Alibaba falls behind Amazon
Updated: 2015-08-13 12:04
By Agencies and Paul Welitzkin in New York(China Daily USA)
China is no longer in vogue with e-commerce investors as money returns to the US and Amazon.com Inc following a brief fling with Alibaba Group Holding Ltd and its 367 million customers.
With a market value of almost $246 billion, Amazon is once again the world's most valuable e-commerce company, a spot it lost after Alibaba's record-setting $25 billion initial public offering in September.
Alibaba shares closed at $73.38, down $3.96, or 5.1 percent on Wednesday.
Alibaba's current market capitalization is about $184.4 billion, down around 30 percent from its peak in November. Amazon shares closed down $1.82 at $525.64 in Wednesday trading.

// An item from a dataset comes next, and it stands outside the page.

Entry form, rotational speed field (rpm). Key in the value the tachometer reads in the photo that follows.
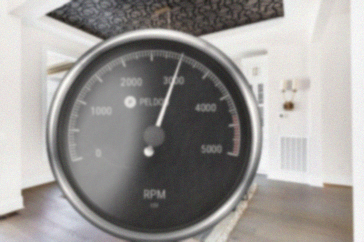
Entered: 3000 rpm
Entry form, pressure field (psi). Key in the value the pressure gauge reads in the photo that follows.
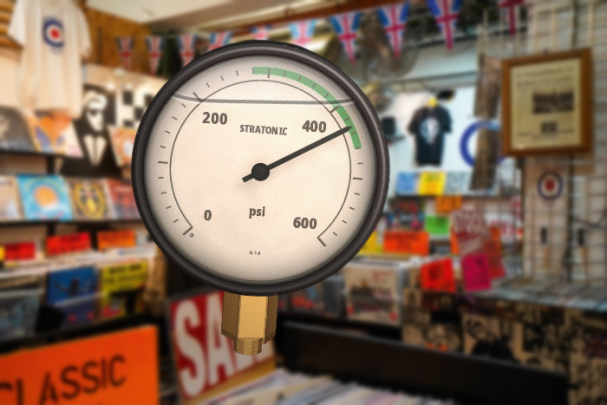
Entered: 430 psi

Alibaba reported earnings on Wednesday showing that quarterly sales grew at their slowest pace in three years, with transaction volume short of estimates. Alibaba also announced a $4 billion share-repurchase program over two years, aimed at offsetting the impact of its share-based compensation programs.
Revenue for the three months through June rose 28 percent to $3.27 billion, well below a forecast of $3.39 billion in a Thomson Reuters SmartEstimate poll of 28 analysts.
Gross merchandise volume (GMV) -- the total value of goods transacted across Alibaba's platforms -- rose 34 percent to 673 billion yuan ($105 billion), also the slowest growth in more than three years.
The company's results come at a time when China's economy is expected to grow at its slowest pace in a quarter of a century. Adding to investor concerns, China devalued the yuan on Tuesday, guiding the currency to its lowest point in almost three years.
"You can't overlook the China slowdown," said RJ Hottovy, an analyst at Morningstar Inc in Chicago. "Chinese consumer spending trends are in a slowdown."
Alibaba's Chief Executive Daniel Zhang told CNBC on Wednesday that the company was closely monitoring the economy but was "confident for long-term growth".
The company is now branching out from its core online-only shopping platforms in a bid to stem slowing growth in both revenue and the value of sales over its websites.
"(We) made significant progress monetizing our mobile traffic, with our mobile revenue exceeding 50 percent of our total China commerce retail revenue for the first time," Maggie Wu, Alibaba's chief financial officer, said in a statement.
But Wu conceded that mobile was still less profitable than business via personal computers, where profitability also decreased.
"While we remain positive on BABA longer term, we see multiple overhangs for this name near term," Summit Research Partners analyst Henry Guo said in a note.
Alibaba announced on Monday that it would invest $4.6 billion in leading Chinese electronics retailer Suning Commerce Group Co Ltd, its biggest step yet toward integrating online and store-based shopping.
The deal could give Alibaba more traction in logistics and electronics, areas in which expanding rival JD.com, China's second-biggest e-commerce site by sales, specializes.
Alibaba's non-GAAP net income rose 30 percent from a year earlier to $1.5 billion for the three months through June, the first quarter of its fiscal year.
Investors viewed Alibaba as a profitable alternative to the free-spending ways of Jeff Bezos, Amazon's chief executive officer. Now, concerns are focused on China's cooling economy and slower consumer spending, as well as Alibaba's reluctance to aggressively pursue business in the US.
Meanwhile, Amazon impressed investors last month when it reported a surprise second-quarter profit, thanks to its fast-growing cloud-computing business and spending discipline.
For now, the e-commerce giants are mostly steering clear of each other's home turf.
Amazon is focusing its overseas growth ambitions on India after investments in China failed to gain traction.
Amazon has the advantage of being publicly traded for almost two decades, said Kirthi Kalyanam, director of the Retail Management Institute at Santa Clara University.
"Familiarity creates a big advantage for Amazon," Kalyanam said. "This is Wall Street saying, 'If you think Alibaba is going to come into the US and take on Amazon, think again.'"
"I think the fear that this miss could be an inflection point for Alibaba is a bit overreacting from the market," Jack Liu, senior vice-president at Chardan Capital Markets, wrote to China Daily.